Methods and materials: Between 1998 and 2006, 962 patients were treated with computed tomography (CT)-based offline adaptive IGRT. Patients were stratified into low (n = 400) vs. intermediate/high (n = 562) National Comprehensive Cancer Network (NCCN) risk groups. Target motion was assessed with daily CT during the first week. Electronic portal imaging device (EPID) was used to measure daily setup error. Patient-specific confidence-limited planning target volumes (cl-PTV) were then constructed, reducing the standard PTV and compensating for geometric variation of the target and setup errors.
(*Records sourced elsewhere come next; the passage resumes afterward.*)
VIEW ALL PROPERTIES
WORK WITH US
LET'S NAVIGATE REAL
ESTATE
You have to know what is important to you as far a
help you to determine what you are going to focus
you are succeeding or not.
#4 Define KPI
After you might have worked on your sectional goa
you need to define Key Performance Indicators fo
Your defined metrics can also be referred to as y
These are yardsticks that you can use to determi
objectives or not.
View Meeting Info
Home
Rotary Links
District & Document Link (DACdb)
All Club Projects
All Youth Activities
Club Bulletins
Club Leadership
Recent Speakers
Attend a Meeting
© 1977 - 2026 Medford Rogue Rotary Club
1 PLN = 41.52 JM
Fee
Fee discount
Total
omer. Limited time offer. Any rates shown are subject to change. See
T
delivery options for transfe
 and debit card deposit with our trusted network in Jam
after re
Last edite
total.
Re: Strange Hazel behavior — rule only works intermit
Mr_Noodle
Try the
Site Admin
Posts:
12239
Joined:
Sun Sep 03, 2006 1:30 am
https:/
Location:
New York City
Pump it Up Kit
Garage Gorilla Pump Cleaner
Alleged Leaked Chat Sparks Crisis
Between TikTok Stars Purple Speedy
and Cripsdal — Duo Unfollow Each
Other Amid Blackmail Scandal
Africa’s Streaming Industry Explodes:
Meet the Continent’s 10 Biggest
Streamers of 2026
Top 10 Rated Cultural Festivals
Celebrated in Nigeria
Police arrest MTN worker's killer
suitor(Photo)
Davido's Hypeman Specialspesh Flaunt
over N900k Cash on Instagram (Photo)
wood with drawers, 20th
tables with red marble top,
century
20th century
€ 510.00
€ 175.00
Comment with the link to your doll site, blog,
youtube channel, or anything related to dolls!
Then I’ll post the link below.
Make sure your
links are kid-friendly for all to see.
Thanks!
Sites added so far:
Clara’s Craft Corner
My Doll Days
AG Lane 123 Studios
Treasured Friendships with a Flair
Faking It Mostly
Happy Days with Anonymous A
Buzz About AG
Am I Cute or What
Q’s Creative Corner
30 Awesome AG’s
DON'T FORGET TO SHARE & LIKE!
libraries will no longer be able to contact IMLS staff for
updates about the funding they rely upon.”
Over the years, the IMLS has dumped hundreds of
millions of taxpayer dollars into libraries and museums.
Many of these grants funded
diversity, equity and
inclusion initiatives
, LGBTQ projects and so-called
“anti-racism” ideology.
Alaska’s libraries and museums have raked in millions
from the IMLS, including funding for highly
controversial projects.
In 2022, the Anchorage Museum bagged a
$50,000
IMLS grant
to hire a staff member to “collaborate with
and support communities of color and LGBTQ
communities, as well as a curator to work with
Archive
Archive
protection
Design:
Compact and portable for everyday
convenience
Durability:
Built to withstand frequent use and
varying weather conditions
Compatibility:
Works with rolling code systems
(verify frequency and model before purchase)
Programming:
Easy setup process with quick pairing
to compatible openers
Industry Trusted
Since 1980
Rectal volume (RV), cross-sectional area (CSA), and rectal volume from the seminal vesicles to the inferior prostate (SVP) were assessed on the planning CT. The impact of these volumetric parameters on 5-year biochemical control (BC) and chronic Grades ≥2 and 3 GU and GI toxicity were examined.

Results: Median follow-up was 5.5 years. Median minimum dose covering cl-PTV was 75.6 Gy. Median values for RV, CSA, and SVP were 82.8 cm(3), 5.6 cm(2), and 53.3 cm(3), respectively. The 5-year BC was 89% for the entire group: 96% for low risk and 83% for intermediate/high risk (p < 0.001). No statistically significant differences in BC were seen with stratification by RV, CSA, and SVP in quartiles. Maximum chronic Grades ≥2 and 3 GI toxicities were 21.2% and 2.9%, respectively. Respective values for GU toxicities were 15.5% and 4.3%. No differences in GI or GU toxicities were noted when patients were stratified by RV.

Conclusions: Incorporation of adaptive IGRT reduces the risk of geometric miss and results in excellent biochemical control that is independent of rectal volume/distension while maintaining very low rates of chronic GI toxicity.